Chuang Hu received the B.S. and M.S. degrees in computer science from Wuhan University, in 2013 and 2016, respectively, and the Ph.D. degree from the Hong Kong Polytechnic University, in 2019. He is an Associate Researcher with the School of Computer Science, Wuhan University. His research interests include edge learning, federated learning/analytics, and distributed computing.



**Rui Lu** received the B.S. degree from the Department of Computing Science and Engineering, Southern University of Science and Technology, in 2019. He is currently working toward the Ph.D. degree with the Hong Kong Polytechnic University. His research interests include edge computing and edge learning.



Qianlong Sang received the B.S. degree in cyber science and engineering from Wuhan University, in 2022. He is currently pursuing the Ph.D. degree in computer science with the Wuhan University. His research interests include edge computing and big data systems.



Jin Zhang (Member, IEEE) received the Ph.D. degree in computer science from the Hong Kong University of Science and Technology, in 2009. She is an Associate Professor with the Department of Computer Science and Engineering, Southern University of Science and Technology. Her research interests include wireless sensing and mobile computing, wearable computing and mobile healthcare, mobile crowdsensing, and blockchain.



Huanghuang Liang received the B.S. and M.S. degrees in automation engineering from the Anhui University of Technology, in 2016, and the University of Electronic Science and Technology of China, in 2019, respectively. He is currently working toward the Ph.D. degree in computer science with Wuhan University. His research interests include cloud computing and big data systems.



Qing Li received the Ph.D. degree from Tsinghua University. He is currently an Associate Researcher with the Peng Cheng Laboratory, Shenzhen, China. His research interests include software defined networking, network function virtualization, innetwork caching/computing, edge computing, and video delivery.



**Dan Wang** (Senior Member, IEEE) received the Ph.D. degree from Simon Fraser University. His research falls in general computer networking and systems, where he published in *ACM SIGCOMM*, *ACM SIGMETRICS*, and the *IEEE INFOCOM*, and many others. He is the Steering Committee Chair of *IEEE/ACM IWQoS*. His research interests include network architecture and QoS, smart building, and Industry 4.0.
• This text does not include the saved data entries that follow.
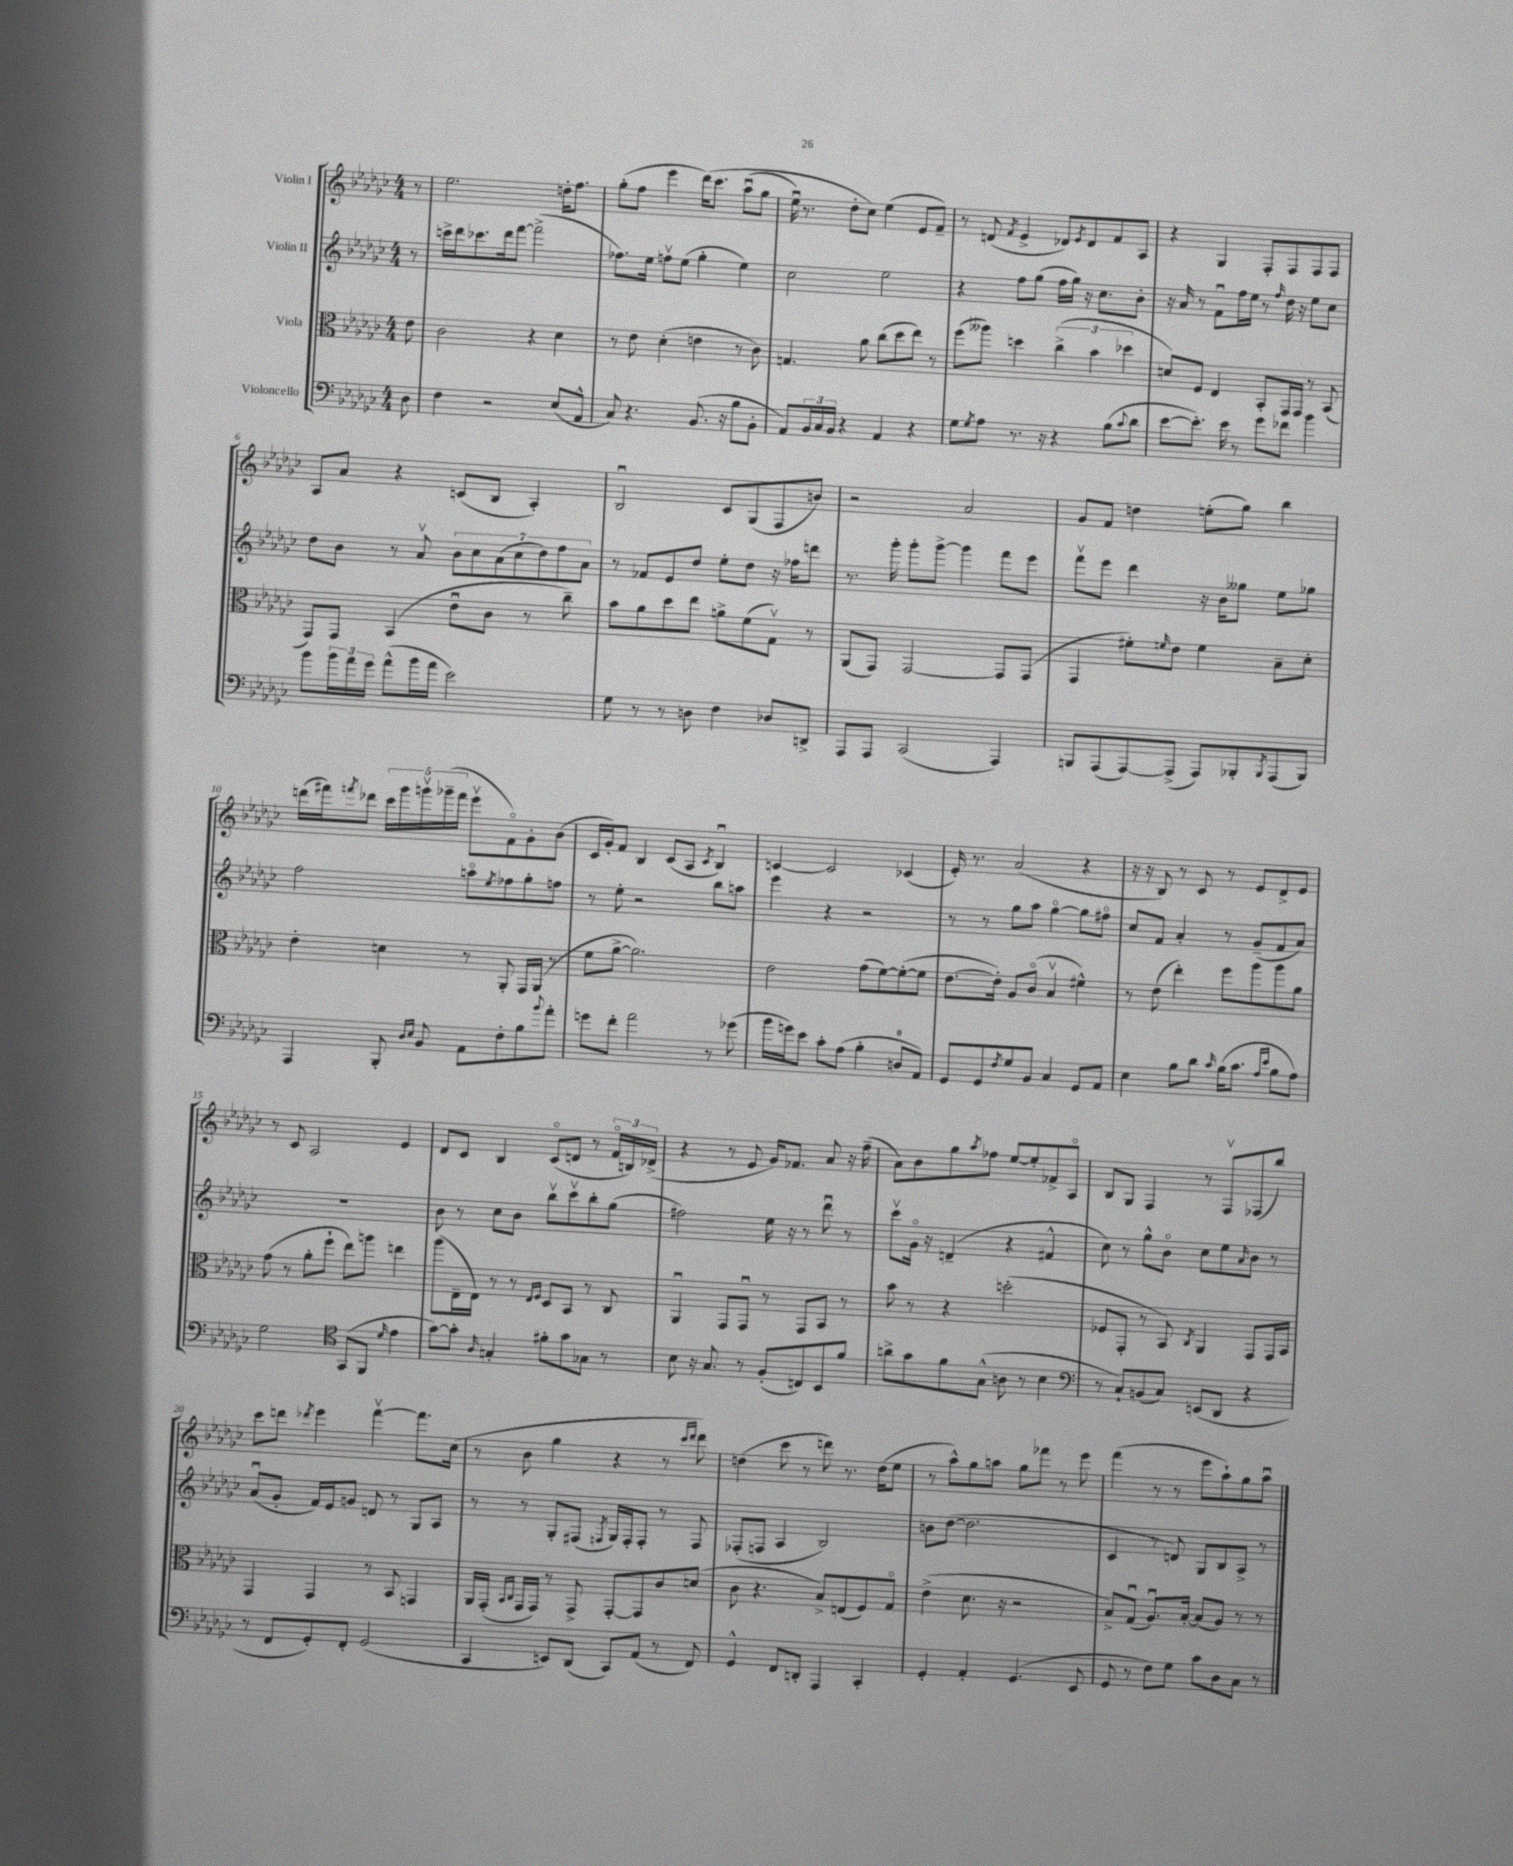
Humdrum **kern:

**kern	**kern	**kern	**kern
*staff4	*staff3	*staff2	*staff1
*clefF4	*clefC3	*clefG2	*clefG2
*k[b-e-a-d-g-c-]	*k[b-e-a-d-g-c-]	*k[b-e-a-d-g-c-]	*k[b-e-a-d-g-c-]
*M4/4	*M4/4	*M4/4	*M4/4
8D-	8e-	8r	8r
=	=	=	=
4F	2c-	16ccc^	2.ee-
.	.	16ddd-	.
.	.	8.ccc-	.
2r	.	.	.
.	.	16ddd-	.
.	.	[8fff	.
.	4r	(2fff^]	.
(8E-	4d-	.	16dd'
.	.	.	8.ff
8AA-^^	.	.	.
=	=	=	=
8C-)	8r	8.ff-)	(8gg-'
4.r	8e-	.	8ff
.	.	16ee-	.
.	(4d-'	8ffv	4eee-
.	.	(8ee-	.
(8.BB-	4e	4gg-'	&(16ddd-)
.	.	.	8.ccc-
16r	.	.	.
8B-	8r	4ee-)	(8aa-u
8BB-'	8c-)	.	8gg-
=	=	=	=
8AA-)	4.G	2cc-	16ee-u)
.	.	.	8.r
24BB-	.	.	.
24C-	.	.	.
24BB-	.	.	.
4r	.	.	8dd-'
.	8a-	.	8cc-&)
4AA-	(8cc-	2ee-	(4ee-
.	8dd-	.	.
4r	8ee-)	.	8e-
.	8r	.	8f~)
=	=	=	=
8G-	(8ff	4r	8r
8qG-	.	.	.
8A-	8aa--)	.	(8d
.	.	.	8qf
8.r	4dd	8ff	4e-^
.	.	(8gg-	.
16r	.	.	.
4r	(6cc-^	16ff	8d-)
.	.	16gg-)	.
.	.	.	8qe-
.	.	16r	8d-
.	6b-	.	.
.	.	8.cc-	.
(8B-	.	.	8f
.	6dd-	.	.
8qqc-	.	.	.
8d-	.	8b-'	8A-
=	=	=	=
[8e-	8d)	16r	4r
.	.	16a-	.
8.e-'])	8F	8r	.
.	4E-	8fu	4G-
16e-	.	.	.
8r	.	16ff	.
.	.	16ee-	.
8g-	8BB-'	8r	8F'
.	.	16qqff	.
8f-	16GG-	16dd-	8F
.	16GG-	16r	.
4b-	8r	8ee-	8F
.	(8BB-	8cc-	8F
=	=	=	=
8b-	8GG-)	8dd-	8A-
24b-	8GG-	8b-	8a-
24a-	.	.	.
24g-	.	.	.
(8a-^^	(4BB-	8r	4r
16b-	.	8a-v	.
16a-	.	.	.
2e-)	8e-u	14b-	(8c
.	.	14cc-	.
.	8c-	.	8B-
.	.	(14a-	.
.	.	14cc-	.
.	8r	.	4A-')
.	.	14dd-)	.
.	.	14ff	.
.	8cc-~)	.	.
.	.	14a-	.
=	=	=	=
8G-	8b-	8r	2B-u
8r	8a-	8f-	.
8r	8dd-	8e-	.
8D	8ee-	8dd-	.
4F	8a^	8ee-'	8c-
.	(8f	8dd-	(8G-
8D-	8G-v)	16r	8F
.	.	16ff-	.
8DD^	8r	8ddd	8b)
=	=	=	=
8AAA-	(8AA-	8.r	2r
8AAA-	8GG-)	.	.
.	.	16ggg-'	.
(2CC-	[2GG-	8ggg-'	.
.	.	[8ggg-^	.
.	.	4ggg-]	2a-
4AAA-)	8GG-]	8fff	.
.	(8GG-	8eee-	.
=	=	=	=
8BBB	4GG-	8fffv	8g-
(8AAA-	.	8eee-	8f
[8AAA-)	8f#')	4ddd-	4dd
.	16qqf	.	.
(8AAA-^]	8e-	.	.
8AAA-)	4f	16r	(8ee'
.	.	16b-	.
8BBB-'	.	8gg--	8gg-)
8qBBB-	.	.	.
(8AAA-	8B-~	8ee-	4bb-
8BBB-)	8d-'	8gg-	.
=	=	=	=
4AAA-	4e-'	2ff	(16ddd
.	.	.	16fff#)
.	.	.	8qfff
.	.	.	8ddd-
8BBB-'	4d	.	20ccc-
.	.	.	20ggg-
.	.	.	20gggv
16qqD-	.	.	.
16qqE-	.	.	.
8BB-	.	.	.
.	.	.	(20ggg-~
.	.	.	20fff
8AA-	8r	8aao	8eee-v
.	.	8qee-	.
8F'	8AA-'	8ff-	8fo)
8B-	16GG-	8gg-'	8g-'
.	(16AA-	.	.
8qqb-	.	.	.
8a-'	8r	8ff	(8b-
=	=	=	=
8g	8f	8r	16c-
.	.	.	16g-')
8f'	[8a-^	8ee-'	8f
2a-	2.a-])	2r	4B-
.	.	.	(8c-
.	.	.	8A-
.	.	.	8qc-
8r	.	8bb-	4B-u)
(8g-	.	8aa	.
=	=	=	=
16b-	2e-	4eee-	[4c
16g)	.	.	.
8e-	.	.	.
8c-'	.	4r	2c]
(8A-	.	.	.
4B-'	(8g-	2r	.
.	[8f)	.	.
8D	(8f'_	.	(4c-
8AA-)	8f]	.	.
=	=	=	=
8GG-	[8.e-	8r	16e-')
.	.	.	8.r
8GG-	.	8r	.
.	16e-'])	.	.
8qF	.	.	.
8G-	8A-	8gg-	(2a-
8BB-	(8c-o	8aa-	.
4C-	4B-v	[4gg-o	.
8GG-	4f#^^)	8gg-]	4r
8AA-	.	8ff#o	.
=	=	=	=
4E-	8r	8cc-	16r
.	.	.	16r
.	(8e-	8f	8B-)
8B-	4ee-')	4a-'	8r
8d-	.	.	8c-
16qqc-	.	.	.
(16B-	8ff	8r	8r
8.c-	.	.	.
.	8aa-	(8g-~	8e-
16qqA-	.	.	.
16qqe-	.	.	.
8B-	8aa-	8f	8d-^
8A-)	8a-	8a-)	8e-
=	=	=	=
2G-	(8g-	1r	8r
.	8r	.	8c-
.	8a-'	.	2A-
.	8ff`	.	.
*clefC4	*	*	*
(8GG-	8ee-)	.	.
8FF	8aa	.	.
16qqd-	.	.	.
4e-	4ee	.	4e-
=	=	=	=
[8g-)	(8aa-	8b-	8d-
8g-']	16E-~	8r	8c-
.	16E-)	.	.
16qqA-	.	.	.
4G'	8r	8cc-	4B-
.	8r	8b-	.
.	16qqE-	.	.
.	16qqF	.	.
8f#'	8D-	8bb-v	(8c-o
8g-	8BB-	8ccc-v	8d
8G-	8r	8bb-'	8r
8r	8C-	(8gg-	24fo
.	.	.	24B)
.	.	.	(24d-^
=	=	=	=
8B-	4AA-u	2ff#)	4r
16r	.	.	.
8.G-	.	.	.
.	8GG-	.	8r
8r	8GG-u	.	8e-
(8F'	8r	16ee-	16g-)
.	.	16r	8.f-
8C)	8GG-	8r	.
8BB-	8BB-	8ddd-u	8a-
8f	8r	8r	16r
.	.	.	(16ff~
=	=	=	=
8a^	8b-	8ccc-v	8a-)
8g-	8r	16g-o	8b-
.	.	16r	.
8f	4r	(4d~	8gg-
.	.	.	8qaa-
(8G-^^	.	.	8ff-
8A	(2dd'	4r	[8ee-
8r	.	.	8ee-']
4B-	.	4f#^^	8f-^
.	.	.	8A-o
=	=	=	=
*clefF4	*	*	*
8r	8F-	8cc-)	8B-
8C-`)	8GG-'	8r	8G-
(8BB	8r	8gg-^^	4F
8C-)	8BB-)	8b-o	.
.	8qC-	.	.
(8EE	4AA-	8cc-	8r
8DD-	.	8ee-	8Fv
.	.	16qqa-	.
4r	8GG-	8b-	(8F-
.	16GG-	8r	8bb-)
.	16BB-	.	.
=	=	=	=
8r	4GG-	(8a-u	8ccc-
8FF	.	8g-'	8ddd
.	.	.	8qddd-
8GG-')	4GG-	16f)	4eee-
.	.	16e-	.
8FF'	.	8g	.
(2GG-	8r	8d	[4fffv
.	8BB-	8r	.
.	4GG	8G-	8.fff]
.	.	8A-	.
.	.	.	(16cc-
=	=	=	=
4CC-	16AA-	8r	8r
.	(16GG-'	.	.
.	16qqBB-	.	.
.	16qqC-	.	.
.	16GG-	8r	8b-
.	16GG-)	.	.
8EE)	8r	8G-'	4gg-
(8DD-	8GG-^	(8F#	.
.	.	8qF	.
8CC-)	[8GG-'	16G-)	4r
.	.	16F'	.
(8AA-	8GG-]	8F'	.
8r	8c-	8r	8r
.	.	.	16qqccc-
.	.	.	16qqddd-
8FF)	(8d	8F	8ddd-)
=	=	=	=
4GG-^^	8c-	(8F-'	(4dd
.	4.r	8F	.
8FF	.	4A-	8ccc-
8DD'	.	.	8r
4AAA-	8B-^)	2B-)	8ddd)
.	(8E	.	8.r
4CC-'	8F)	.	.
.	.	.	(16dd
.	8G-o	.	8ee-
=	=	=	=
4GG-'	(4e-^	8b	8r
.	.	([8dd-	8aa-^^)
4AA-'	8.d-	2.dd-]	8gg-
.	.	.	8aa
.	16r	.	.
(4.GG-	2r	.	8gg-
.	.	.	8fff-
.	.	.	8r
8EE-	.	.	8eee-
=	=	=	=
8GG-	8B-^)	4c-	(4fff
8r	(8G-u	.	.
8F)	8.A-u)	8r	8r
8G-	.	8d)	8r
.	[16B-'	.	.
8c-	(8B-]	8G-	8eee-
8D-	8A-)	8B-	8aa-`)
8C-	8r	8A-^	8gg-
8r	8r	8r	8aa-u
==	==	==	==
*-	*-	*-	*-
Junkun Peng received the B.S. degree in information management and information systems from Shanghai University, Shanghai, China, in 2015. He is currently working toward the Master's degree in computer technology with Tsinghua University. His research interests include innetwork caching/computing, real-time video transmission/analysis, and smart drone/robot swarm.



**Dazhao Cheng** (Senior Member, IEEE) received the B.S. and M.S. degrees in electrical engineering from the Hefei University of Technology, in 2006, and the University of Science and Technology of China, in 2009, respectively. He received the Ph.D. degree from the University of Colorado, Colorado Springs, in 2016. He is currently a Professor with the School of Computer Science, Wuhan University. His research interests include big data and cloud computing.